Ground Zero was busy that day, as it is most Saturdays. The sun was setting, and new leaves were silvering in the just-planted trees. The massive, descending fountains, carved from the footprint of the towers, descending so far that the bottom was hard to see, splashed and sent a fine mist flying. Only a few of the tourists, boggled by the size and sanctity of the place, noticed the phalanx of seventy-three young people in their blue T-shirts with the compass and the slogan, “A Challenge, Not a Charity,” standing in front of the North Tower abyss, reciting an oath. Some turned their heads when the oath ended with a roar and tears and hugging. A few asked, “What is this all about? Who are those people?”
And when asked, the fellows stopped and politely, respectfully—as if addressing a superior officer—explained their new mission to the civilians. They did so articulately, proudly. You could see the civilians squaring themselves up, standing taller to shake the hands of these young men and women. Slowly the crowd dispersed, and the blue shirts went off in groups of two and three, often with arms draped over one another, away from a scene of unimaginable horror and into the lifeblood of the nation.
Mark Weber kept his spirit to the end, but he didn’t live to graduate from The Mission Continues with his class. He passed away and was powerfully mourned on June 13, 2013.
Soon after his death, Natasha and Tiffany got tattoos on their wrists.
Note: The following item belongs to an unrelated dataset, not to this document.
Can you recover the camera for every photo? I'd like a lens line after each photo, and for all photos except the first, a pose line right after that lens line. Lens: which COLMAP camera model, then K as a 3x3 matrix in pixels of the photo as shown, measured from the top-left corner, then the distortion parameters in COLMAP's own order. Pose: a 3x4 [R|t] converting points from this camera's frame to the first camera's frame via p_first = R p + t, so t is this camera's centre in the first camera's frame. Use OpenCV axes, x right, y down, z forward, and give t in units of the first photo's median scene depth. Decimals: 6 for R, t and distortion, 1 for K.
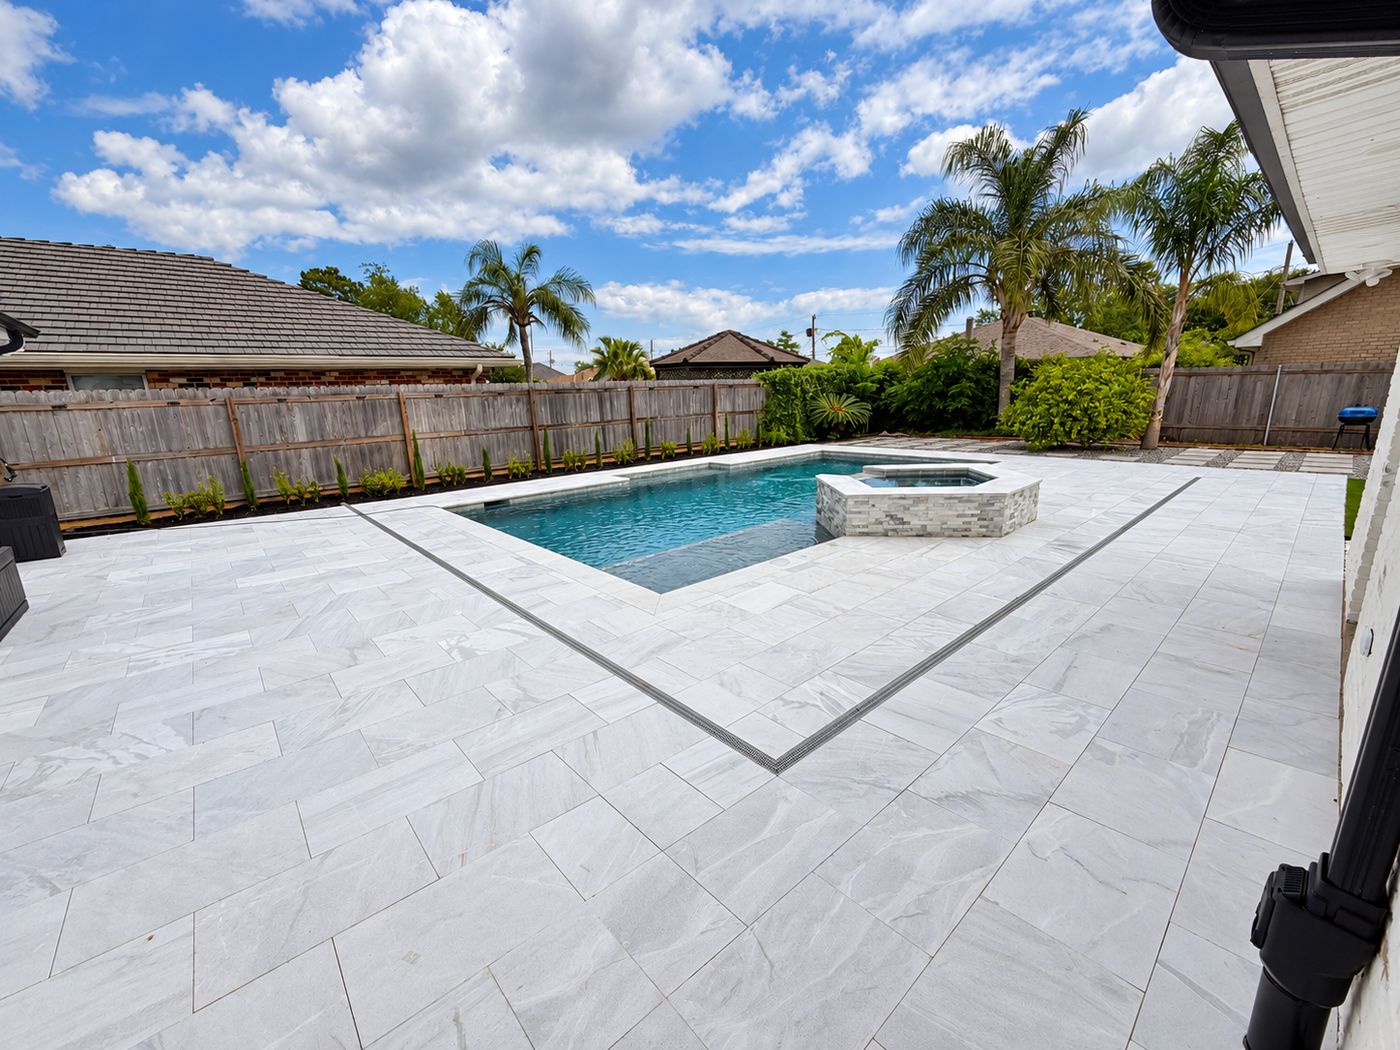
lens RADIAL K [[557.2, 0, 695.8], [0, 557.2, 527.4], [0, 0, 1]] dist [-0.001585, -0.000314]
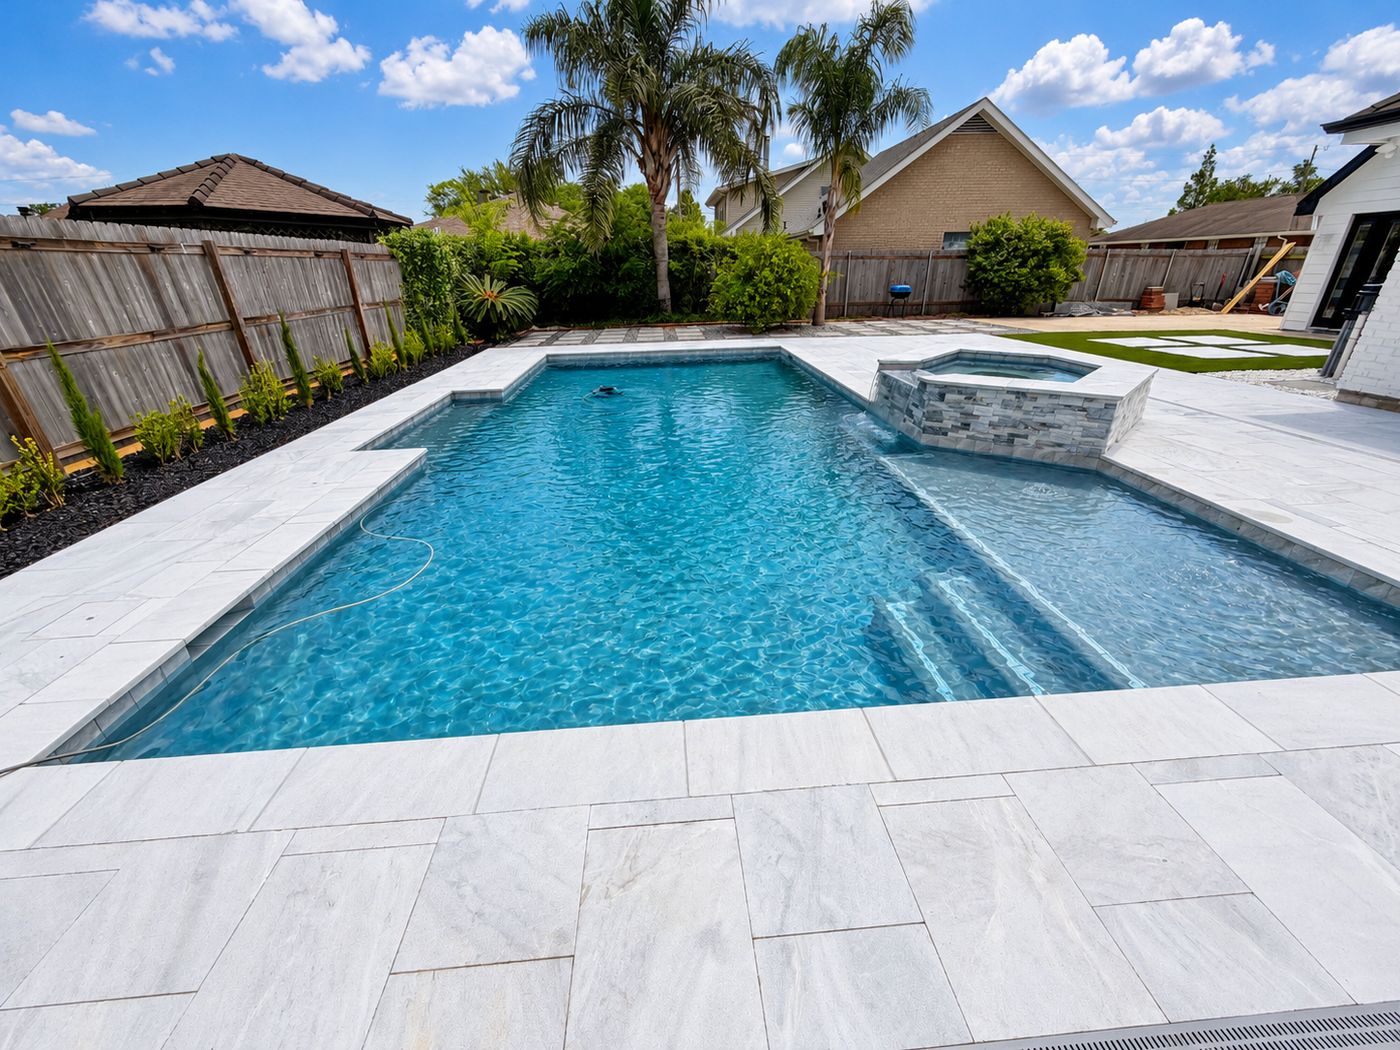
lens RADIAL K [[557.2, 0, 695.8], [0, 557.2, 527.4], [0, 0, 1]] dist [-0.001585, -0.000314]
pose [[0.607380, -0.318916, 0.727587, -0.272588], [0.190103, 0.947620, 0.256666, -0.081330], [-0.771330, -0.017577, 0.636192, 0.423710]]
Tiffany’s right wrist said WEBER’S and Natasha’s right wrist said PERSPECTIVES. Both Tash and Tiffany eventually left The Mission Continues to work for other veterans’ organizations—but they would often look at their wrists, often when they were feeling down, and remember Weber’s spirit in the face of the worst hand that God could deal. From time to time, strangers would ask Natasha what the tattoo was all about.